Went to two of them, one each for the girls I was dating at the time. Brittany and Shannon. Two different nights. One was the standard mawkish event, the other was entirely forgettable. Also went to the senior prom when I was a junior and of the three, that was the one I enjoyed the most. Whew. Isn't this exciting?

5) Your mission description or organizational purpose would read . . .

Now this is the type of question that excites me. Let's see. I am a nascent philosopher/theologian bordering on the misanthropic adrift in the sea of na´vetÚ. How's that for succinct? Or how about Encountering the schismatic: Breaking down, breaking down, breaking down. I'll revisit this idea later. What would yours be?

6) A pet peeve:

When illegal border-crossers are called "undocumented migrants," "employed aliens" and "oppressed economic trans-nationals."

7) Know a dirty joke?

Let's see... the only jokes I know are borrowed from people because you know, I don't crack jokes. Ever.
Query: Why was the Ken doll separated from the Pinocchio doll?

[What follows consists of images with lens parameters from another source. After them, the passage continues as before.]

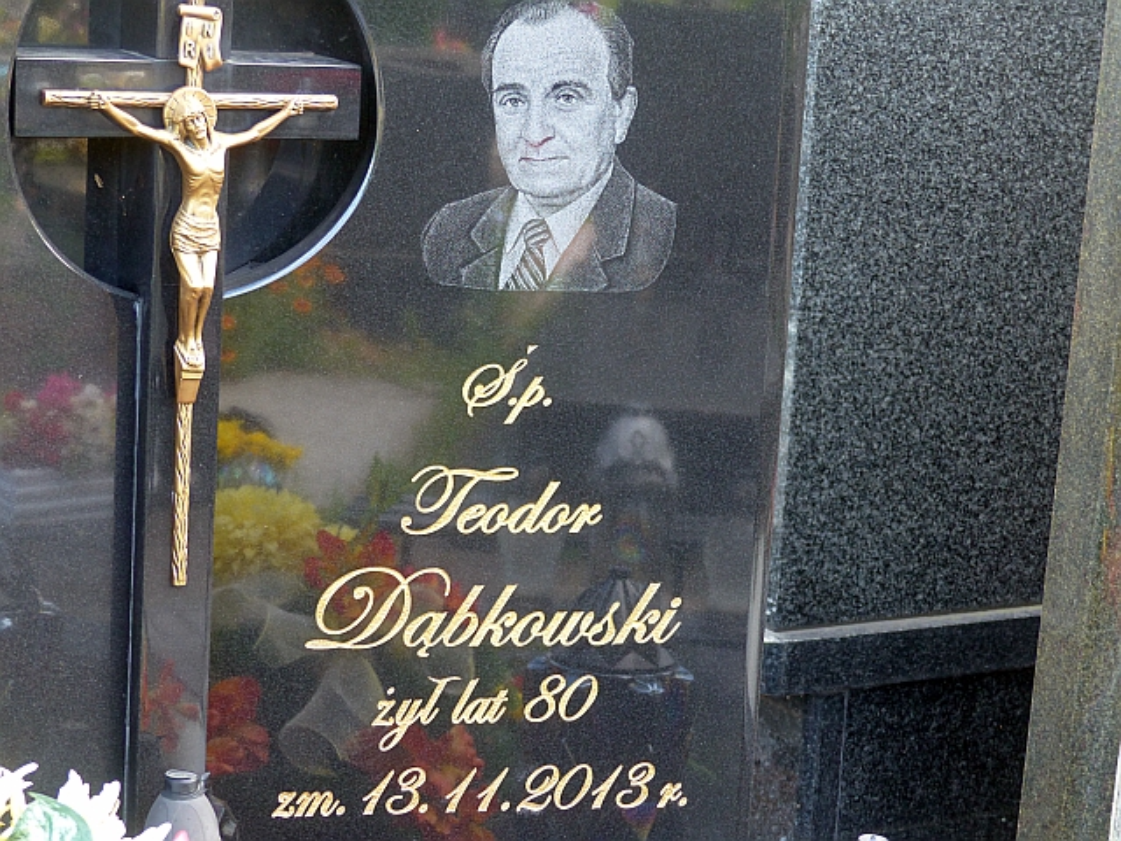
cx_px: 560
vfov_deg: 19.6
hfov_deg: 26.0
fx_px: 2429
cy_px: 420
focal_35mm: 75
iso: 100
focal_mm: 13.5
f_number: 2.8
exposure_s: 1/60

Answer: Because the Ken doll kep sticking his ass in Pinocchio's face and yelling Lie! Lie! Lie!

Yeah, okay. See why I don't tell jokes?

8) An example of "Things don't work this way" would be:

Teknonymy. Damn, where do I come up with these?

9) Which of the following are you: Hot stud, loveable geek, reject, a total nobody.

Let me guess... question posed by a junior high kid because we mature adults wouldn't ask it ourselves? Heh. I would have to take "total nobody" because "rejection" implies concrete, deliberate actions and as far as I know, nobody does that to me. The "hot stud" is a no-brainer and the loveable geek doesn't fit because I'm not a gamer. Or something. So a total nobody. Damn that's harsh. Heh. What about you?

10) Unadmirable personal trait:

Notice the question is singular and that poses a conundrum - which off the list is most deserving here? How about evasion?

Now this survey was pathetic in the I-have-no-teeth-am-on-a-desert-island-hungry-and-the-only-thing-to-eat-is-a-coconut sense.